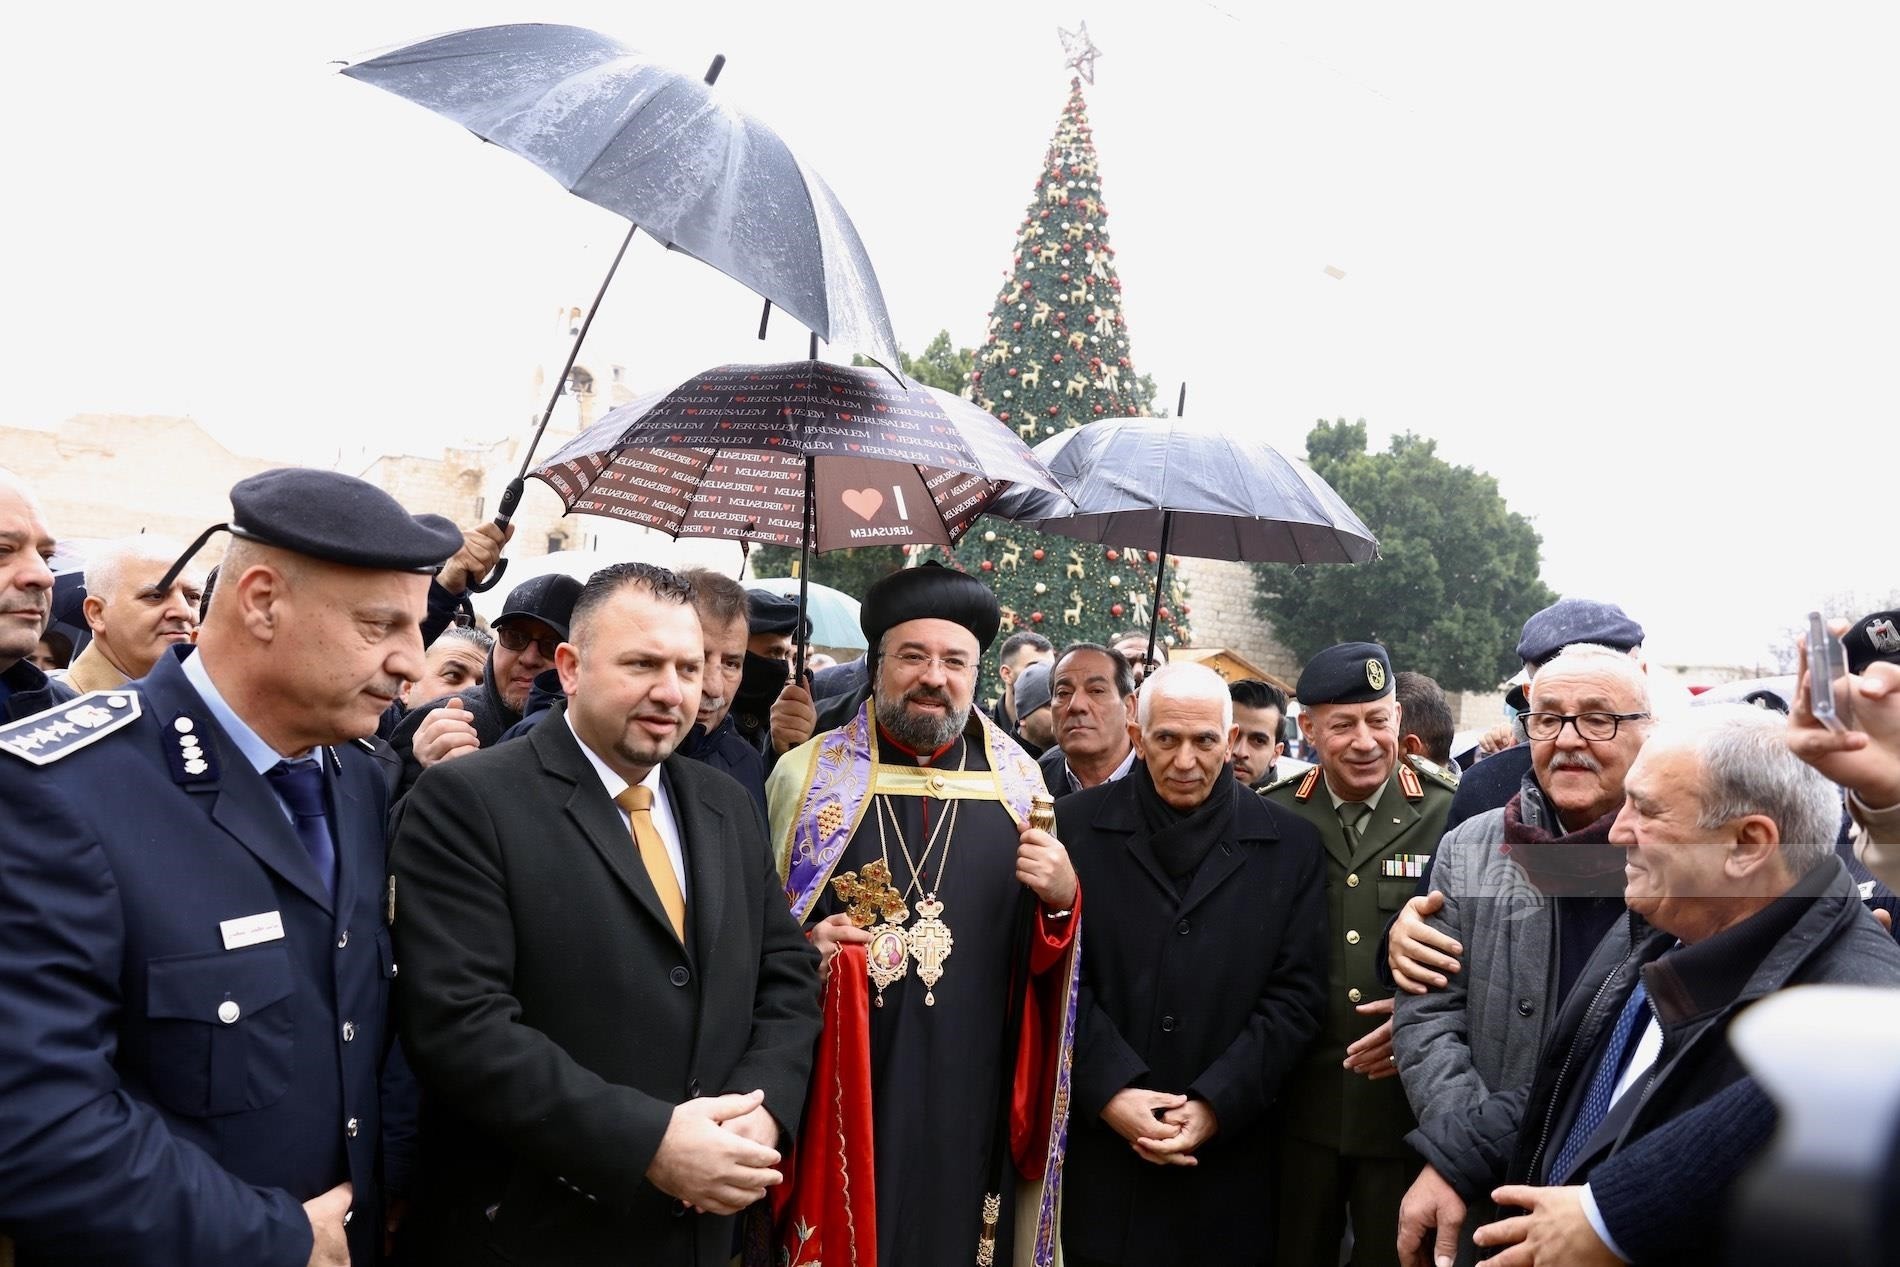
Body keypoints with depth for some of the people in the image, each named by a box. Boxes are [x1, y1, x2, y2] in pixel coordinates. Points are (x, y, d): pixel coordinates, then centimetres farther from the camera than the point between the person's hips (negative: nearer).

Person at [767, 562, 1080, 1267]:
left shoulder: (1019, 784, 4)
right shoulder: (807, 775, 0)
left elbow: (1048, 957, 10)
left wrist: (1062, 900, -11)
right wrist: (804, 951, -14)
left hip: (972, 1099, 2)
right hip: (836, 1098, -1)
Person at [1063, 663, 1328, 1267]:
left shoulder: (1290, 844, 2)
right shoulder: (1077, 826, -1)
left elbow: (1296, 994, -2)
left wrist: (1216, 1105, -10)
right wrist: (1111, 1091, -13)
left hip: (1230, 1147, 1)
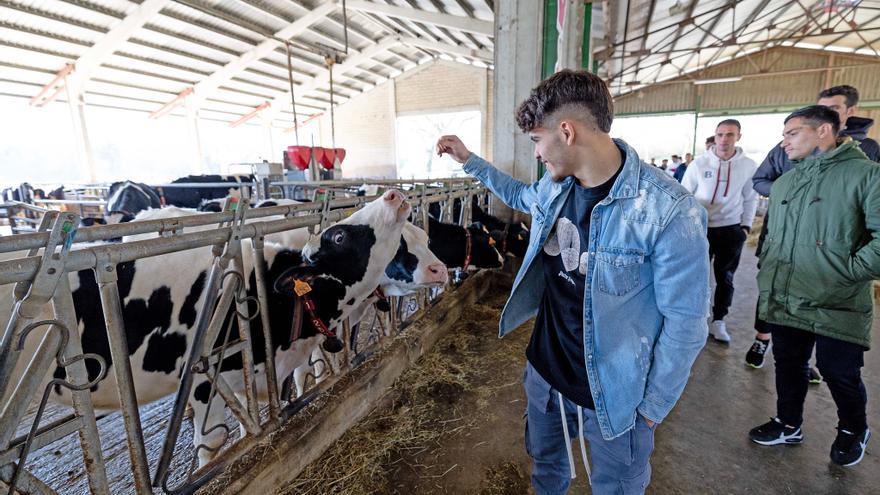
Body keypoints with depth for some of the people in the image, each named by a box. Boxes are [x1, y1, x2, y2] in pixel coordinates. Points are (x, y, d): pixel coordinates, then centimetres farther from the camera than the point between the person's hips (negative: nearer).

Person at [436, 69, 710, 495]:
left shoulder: (669, 211, -27)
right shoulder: (555, 186, -6)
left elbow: (684, 322, -19)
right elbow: (521, 195, 19)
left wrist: (654, 406, -9)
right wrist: (469, 160, 17)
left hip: (614, 394, -5)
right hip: (543, 369, 6)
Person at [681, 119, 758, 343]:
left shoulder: (748, 166, -2)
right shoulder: (699, 163, -5)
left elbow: (751, 199, 7)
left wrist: (746, 226, 2)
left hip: (731, 229, 1)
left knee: (725, 278, 9)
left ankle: (718, 321, 22)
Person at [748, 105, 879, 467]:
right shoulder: (782, 183, 12)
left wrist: (847, 273, -17)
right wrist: (766, 279, 9)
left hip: (837, 307, -5)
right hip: (785, 301, 5)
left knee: (839, 373, 11)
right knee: (788, 365, 17)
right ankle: (788, 424, 36)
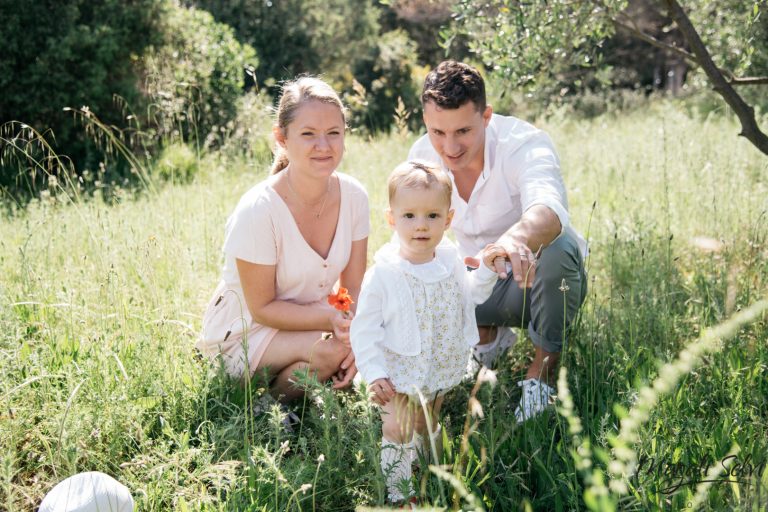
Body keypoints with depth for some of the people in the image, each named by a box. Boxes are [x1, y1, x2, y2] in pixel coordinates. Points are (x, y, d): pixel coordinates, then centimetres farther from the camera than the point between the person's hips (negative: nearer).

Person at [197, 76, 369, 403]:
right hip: (242, 335, -5)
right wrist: (332, 319, -30)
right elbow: (262, 308, -19)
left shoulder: (353, 196, -10)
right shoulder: (257, 210, -26)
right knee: (329, 349, -30)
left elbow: (354, 288, -4)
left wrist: (356, 339, -23)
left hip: (307, 319, 5)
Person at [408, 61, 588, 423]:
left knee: (559, 247, -39)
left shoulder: (525, 145, -27)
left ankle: (543, 369, -16)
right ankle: (486, 334, 9)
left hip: (533, 281, -4)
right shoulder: (422, 155, -10)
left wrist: (516, 238, -73)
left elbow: (549, 209, -50)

_Your goal:_
Give back every line of the material above word for word, leaving out the pictures.

_Answer:_
Body keypoints with depth for some of the people in the image, each named by a box. Boxes are [x1, y1, x2, y2] in pixel coordinates. Points are (x, y, d): pixel coordinates, then centimetres farther from the camera than the point between the person's hips (negative: nearer).

Person at [767, 562, 1080, 1267]:
left shoulder: (1019, 784, 4)
right shoulder: (807, 775, 0)
left elbow: (1048, 957, 10)
left wrist: (1062, 900, -11)
right wrist: (804, 951, -14)
left hip: (972, 1099, 2)
right hip: (836, 1098, -1)
Person at [1063, 663, 1328, 1267]:
left shoulder: (1290, 844, 2)
right shoulder: (1077, 826, -1)
left elbow: (1296, 994, -2)
left wrist: (1216, 1105, -10)
right wrist: (1111, 1091, -13)
left hip: (1230, 1147, 1)
Body keypoints with depth for some of the people in the image, each named by a box. Boxes are [x1, y1, x2, y2] in pixel coordinates. Points are (x, y, d): pixel coordinates, then centimetres farther from the camera than the point between the person's hips (negative: nearer).

Person at [436, 69, 710, 495]:
left shoulder: (669, 211, -27)
right shoulder: (555, 186, -6)
left elbow: (684, 322, -19)
right elbow: (521, 195, 19)
left wrist: (654, 406, -9)
right wrist: (469, 160, 17)
left hip: (614, 394, -5)
right hip: (543, 369, 6)
Person at [681, 119, 758, 343]:
left shoulder: (748, 166, -2)
right shoulder: (699, 163, -5)
left elbow: (751, 199, 7)
left wrist: (746, 226, 2)
left hip: (731, 229, 1)
left knee: (725, 278, 9)
left ankle: (718, 321, 22)
Person at [748, 105, 879, 467]:
right shoulder: (782, 183, 12)
left wrist: (847, 273, -17)
right wrist: (766, 279, 9)
left hip: (837, 307, -5)
right hip: (785, 301, 5)
left knee: (839, 373, 11)
right knee: (788, 365, 17)
right ankle: (788, 424, 36)
Body keypoints with depth for some of the people in the image, each named by a box. Boxes are [x1, y1, x2, y2] in pixel coordinates. Points are (x, y, d): pixel coordinates, then centimetres farther from the camera than the point between the person's hips (negative: nearer).

Person at [197, 76, 369, 403]:
right hip: (242, 335, -5)
right wrist: (332, 319, -30)
right elbow: (262, 308, -19)
left shoulder: (353, 196, -10)
right shoulder: (257, 210, -26)
right knee: (329, 349, -30)
left elbow: (354, 288, -4)
left wrist: (356, 339, -23)
left hip: (307, 319, 5)
Person at [408, 61, 588, 423]:
left knee: (559, 247, -39)
left shoulder: (525, 145, -27)
left ankle: (543, 369, -16)
right ankle: (486, 334, 9)
left hip: (533, 281, -4)
right shoulder: (422, 155, -10)
left wrist: (516, 238, -73)
left elbow: (549, 209, -50)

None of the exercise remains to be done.